=== Data under study ===

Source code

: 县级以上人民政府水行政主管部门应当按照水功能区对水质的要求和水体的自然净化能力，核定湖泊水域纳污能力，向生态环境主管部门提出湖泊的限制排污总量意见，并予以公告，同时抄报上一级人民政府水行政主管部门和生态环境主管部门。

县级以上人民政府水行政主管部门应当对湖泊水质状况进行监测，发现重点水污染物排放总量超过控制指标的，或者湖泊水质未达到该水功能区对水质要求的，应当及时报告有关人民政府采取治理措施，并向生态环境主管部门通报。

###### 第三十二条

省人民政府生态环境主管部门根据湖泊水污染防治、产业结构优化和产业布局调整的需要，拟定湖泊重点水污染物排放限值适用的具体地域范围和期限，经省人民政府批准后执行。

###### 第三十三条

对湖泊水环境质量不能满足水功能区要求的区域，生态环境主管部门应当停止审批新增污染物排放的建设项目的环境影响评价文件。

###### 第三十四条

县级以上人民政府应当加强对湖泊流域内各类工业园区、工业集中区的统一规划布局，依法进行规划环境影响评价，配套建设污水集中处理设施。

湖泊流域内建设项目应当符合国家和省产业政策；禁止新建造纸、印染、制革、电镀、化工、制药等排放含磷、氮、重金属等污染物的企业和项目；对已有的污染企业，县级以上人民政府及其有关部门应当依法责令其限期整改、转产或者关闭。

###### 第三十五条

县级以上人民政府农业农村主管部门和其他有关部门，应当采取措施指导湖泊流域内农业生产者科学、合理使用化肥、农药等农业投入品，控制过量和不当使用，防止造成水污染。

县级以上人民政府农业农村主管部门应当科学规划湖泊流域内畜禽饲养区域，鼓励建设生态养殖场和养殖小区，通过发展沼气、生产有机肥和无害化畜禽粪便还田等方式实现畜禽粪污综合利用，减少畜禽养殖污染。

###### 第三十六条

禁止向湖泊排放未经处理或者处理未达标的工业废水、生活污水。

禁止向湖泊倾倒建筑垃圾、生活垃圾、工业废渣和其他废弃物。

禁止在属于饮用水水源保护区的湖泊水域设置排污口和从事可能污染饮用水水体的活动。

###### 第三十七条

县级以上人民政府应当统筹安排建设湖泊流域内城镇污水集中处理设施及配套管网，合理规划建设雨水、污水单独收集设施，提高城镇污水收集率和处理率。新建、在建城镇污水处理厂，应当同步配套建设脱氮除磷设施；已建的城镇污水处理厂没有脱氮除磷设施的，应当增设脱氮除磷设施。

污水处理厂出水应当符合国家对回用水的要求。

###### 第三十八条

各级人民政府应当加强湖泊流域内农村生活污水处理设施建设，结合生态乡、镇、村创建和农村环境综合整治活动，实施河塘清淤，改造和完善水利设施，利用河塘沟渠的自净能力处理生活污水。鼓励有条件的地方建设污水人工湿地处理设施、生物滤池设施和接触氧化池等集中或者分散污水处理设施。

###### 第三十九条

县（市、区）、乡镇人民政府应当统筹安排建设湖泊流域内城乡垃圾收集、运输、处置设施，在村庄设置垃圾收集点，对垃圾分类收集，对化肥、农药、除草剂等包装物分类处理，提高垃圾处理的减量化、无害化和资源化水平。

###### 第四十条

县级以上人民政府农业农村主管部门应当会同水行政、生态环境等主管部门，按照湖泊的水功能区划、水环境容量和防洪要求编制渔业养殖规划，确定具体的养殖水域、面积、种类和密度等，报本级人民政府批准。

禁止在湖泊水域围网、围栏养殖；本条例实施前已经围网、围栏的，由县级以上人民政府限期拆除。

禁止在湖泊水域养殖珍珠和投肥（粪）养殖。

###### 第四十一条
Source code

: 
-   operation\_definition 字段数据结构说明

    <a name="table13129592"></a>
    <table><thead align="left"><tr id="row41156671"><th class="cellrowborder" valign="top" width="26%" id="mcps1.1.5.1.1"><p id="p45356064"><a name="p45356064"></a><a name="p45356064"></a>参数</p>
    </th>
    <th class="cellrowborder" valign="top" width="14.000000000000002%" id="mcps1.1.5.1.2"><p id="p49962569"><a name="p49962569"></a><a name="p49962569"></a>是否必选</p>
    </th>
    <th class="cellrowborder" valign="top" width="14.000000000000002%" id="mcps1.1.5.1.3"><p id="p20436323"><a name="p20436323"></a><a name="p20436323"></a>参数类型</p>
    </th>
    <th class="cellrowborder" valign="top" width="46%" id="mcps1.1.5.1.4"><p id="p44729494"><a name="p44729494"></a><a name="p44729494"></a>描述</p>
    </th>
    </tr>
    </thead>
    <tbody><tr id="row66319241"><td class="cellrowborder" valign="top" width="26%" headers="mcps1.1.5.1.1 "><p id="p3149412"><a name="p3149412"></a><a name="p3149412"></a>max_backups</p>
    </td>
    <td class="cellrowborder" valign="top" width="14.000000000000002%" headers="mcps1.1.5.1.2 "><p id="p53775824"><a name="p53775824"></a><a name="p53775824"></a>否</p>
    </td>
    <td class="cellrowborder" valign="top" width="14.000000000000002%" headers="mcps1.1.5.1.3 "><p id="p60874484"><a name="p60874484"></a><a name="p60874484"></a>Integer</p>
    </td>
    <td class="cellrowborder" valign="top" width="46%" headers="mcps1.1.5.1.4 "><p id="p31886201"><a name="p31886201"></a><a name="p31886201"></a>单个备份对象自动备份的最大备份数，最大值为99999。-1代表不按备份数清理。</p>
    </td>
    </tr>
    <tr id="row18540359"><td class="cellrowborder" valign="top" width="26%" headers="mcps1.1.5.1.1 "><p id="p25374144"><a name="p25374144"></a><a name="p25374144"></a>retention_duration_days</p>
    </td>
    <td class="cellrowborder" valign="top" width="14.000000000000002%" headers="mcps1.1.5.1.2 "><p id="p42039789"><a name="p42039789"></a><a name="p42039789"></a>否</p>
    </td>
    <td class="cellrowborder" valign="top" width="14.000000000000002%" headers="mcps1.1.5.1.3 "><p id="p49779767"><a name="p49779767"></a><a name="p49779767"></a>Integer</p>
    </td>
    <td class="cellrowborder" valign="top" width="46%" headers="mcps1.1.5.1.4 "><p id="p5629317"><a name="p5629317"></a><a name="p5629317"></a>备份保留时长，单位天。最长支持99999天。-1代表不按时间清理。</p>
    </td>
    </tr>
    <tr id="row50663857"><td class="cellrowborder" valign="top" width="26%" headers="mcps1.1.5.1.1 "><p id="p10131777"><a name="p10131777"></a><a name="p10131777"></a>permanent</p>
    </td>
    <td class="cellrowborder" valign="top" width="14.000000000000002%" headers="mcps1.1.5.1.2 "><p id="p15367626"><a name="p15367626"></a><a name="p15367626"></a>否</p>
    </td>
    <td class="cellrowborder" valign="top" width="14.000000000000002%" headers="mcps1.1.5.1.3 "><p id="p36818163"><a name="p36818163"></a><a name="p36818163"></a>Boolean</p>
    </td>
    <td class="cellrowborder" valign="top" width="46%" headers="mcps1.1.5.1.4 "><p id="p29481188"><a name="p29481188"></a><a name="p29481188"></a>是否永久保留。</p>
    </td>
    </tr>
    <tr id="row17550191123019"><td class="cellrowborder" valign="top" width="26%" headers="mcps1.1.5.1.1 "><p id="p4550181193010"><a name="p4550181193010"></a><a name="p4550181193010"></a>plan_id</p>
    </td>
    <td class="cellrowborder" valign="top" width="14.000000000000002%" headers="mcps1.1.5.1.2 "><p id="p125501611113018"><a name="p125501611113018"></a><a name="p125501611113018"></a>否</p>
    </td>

===
=== Data under study ===

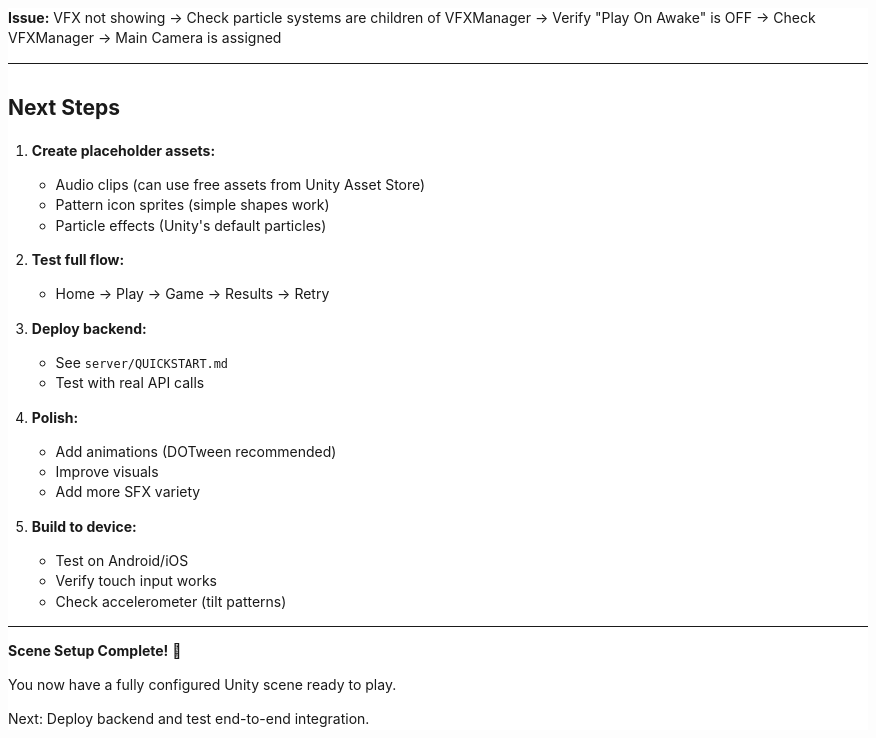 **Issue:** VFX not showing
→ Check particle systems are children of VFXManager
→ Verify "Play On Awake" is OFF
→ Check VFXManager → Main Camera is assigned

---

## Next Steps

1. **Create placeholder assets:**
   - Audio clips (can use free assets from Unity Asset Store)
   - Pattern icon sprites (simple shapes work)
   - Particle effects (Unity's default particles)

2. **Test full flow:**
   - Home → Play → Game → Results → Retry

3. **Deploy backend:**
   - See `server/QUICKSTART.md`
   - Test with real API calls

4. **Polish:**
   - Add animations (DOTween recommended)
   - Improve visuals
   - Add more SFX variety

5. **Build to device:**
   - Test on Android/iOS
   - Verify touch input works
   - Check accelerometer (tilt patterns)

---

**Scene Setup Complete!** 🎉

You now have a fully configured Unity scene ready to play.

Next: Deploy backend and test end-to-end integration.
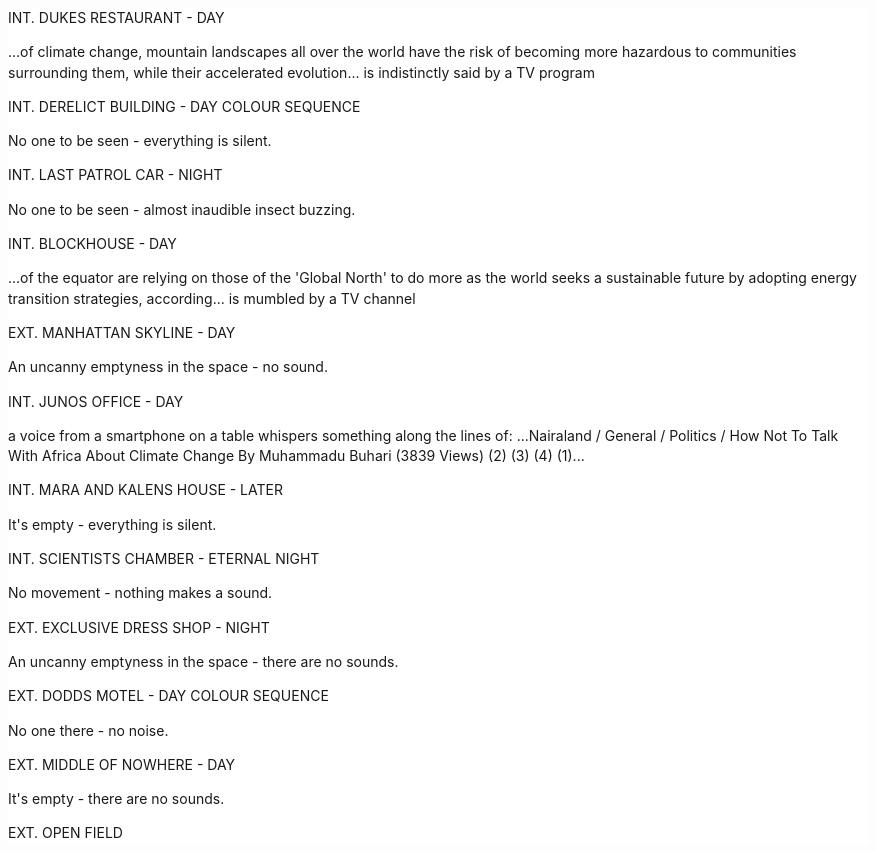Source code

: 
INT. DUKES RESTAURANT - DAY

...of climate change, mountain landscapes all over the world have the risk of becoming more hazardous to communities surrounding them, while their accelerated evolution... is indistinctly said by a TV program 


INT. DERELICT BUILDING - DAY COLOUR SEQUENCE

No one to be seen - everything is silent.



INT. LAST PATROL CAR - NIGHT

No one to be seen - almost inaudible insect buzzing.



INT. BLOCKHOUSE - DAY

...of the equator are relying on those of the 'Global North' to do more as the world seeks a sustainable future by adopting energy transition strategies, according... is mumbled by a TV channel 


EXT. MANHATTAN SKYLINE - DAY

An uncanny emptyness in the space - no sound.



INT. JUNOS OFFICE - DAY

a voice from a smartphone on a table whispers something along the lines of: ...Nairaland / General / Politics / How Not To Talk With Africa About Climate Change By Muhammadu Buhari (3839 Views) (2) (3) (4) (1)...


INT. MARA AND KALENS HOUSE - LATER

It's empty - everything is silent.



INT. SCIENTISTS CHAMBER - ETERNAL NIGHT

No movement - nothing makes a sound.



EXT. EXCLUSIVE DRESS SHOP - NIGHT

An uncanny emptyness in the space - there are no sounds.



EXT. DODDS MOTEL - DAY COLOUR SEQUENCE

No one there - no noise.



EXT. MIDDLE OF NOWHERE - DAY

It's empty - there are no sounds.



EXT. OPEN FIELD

===
=== Data under study ===

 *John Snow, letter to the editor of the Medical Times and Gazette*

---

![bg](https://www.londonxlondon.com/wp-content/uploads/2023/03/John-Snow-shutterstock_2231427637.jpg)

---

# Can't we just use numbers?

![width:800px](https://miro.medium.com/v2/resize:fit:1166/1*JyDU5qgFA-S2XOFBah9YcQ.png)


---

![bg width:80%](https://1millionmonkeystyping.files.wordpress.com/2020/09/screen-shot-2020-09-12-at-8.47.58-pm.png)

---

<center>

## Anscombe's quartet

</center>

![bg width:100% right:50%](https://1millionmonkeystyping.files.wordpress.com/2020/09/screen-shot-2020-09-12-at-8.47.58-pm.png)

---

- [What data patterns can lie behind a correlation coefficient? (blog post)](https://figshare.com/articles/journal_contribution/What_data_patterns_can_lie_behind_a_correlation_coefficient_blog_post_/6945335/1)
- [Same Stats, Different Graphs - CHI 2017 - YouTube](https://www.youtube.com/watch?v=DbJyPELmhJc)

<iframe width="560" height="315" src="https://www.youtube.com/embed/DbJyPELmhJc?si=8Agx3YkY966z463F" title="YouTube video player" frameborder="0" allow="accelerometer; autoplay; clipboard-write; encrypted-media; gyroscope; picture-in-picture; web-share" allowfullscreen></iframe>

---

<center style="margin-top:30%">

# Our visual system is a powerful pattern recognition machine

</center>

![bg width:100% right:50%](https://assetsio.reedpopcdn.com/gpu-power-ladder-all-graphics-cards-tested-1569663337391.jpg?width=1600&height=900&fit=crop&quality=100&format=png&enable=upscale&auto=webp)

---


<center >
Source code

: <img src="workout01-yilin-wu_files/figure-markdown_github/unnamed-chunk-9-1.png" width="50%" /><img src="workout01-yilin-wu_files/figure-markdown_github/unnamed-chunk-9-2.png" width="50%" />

===

Requirement
Wherever the word "DbJyPELmhJc" occurs in the data, copy that whole line.

Result below
- [Same Stats, Different Graphs - CHI 2017 - YouTube](https://www.youtube.com/watch?v=DbJyPELmhJc)
<iframe width="560" height="315" src="https://www.youtube.com/embed/DbJyPELmhJc?si=8Agx3YkY966z463F" title="YouTube video player" frameborder="0" allow="accelerometer; autoplay; clipboard-write; encrypted-media; gyroscope; picture-in-picture; web-share" allowfullscreen></iframe>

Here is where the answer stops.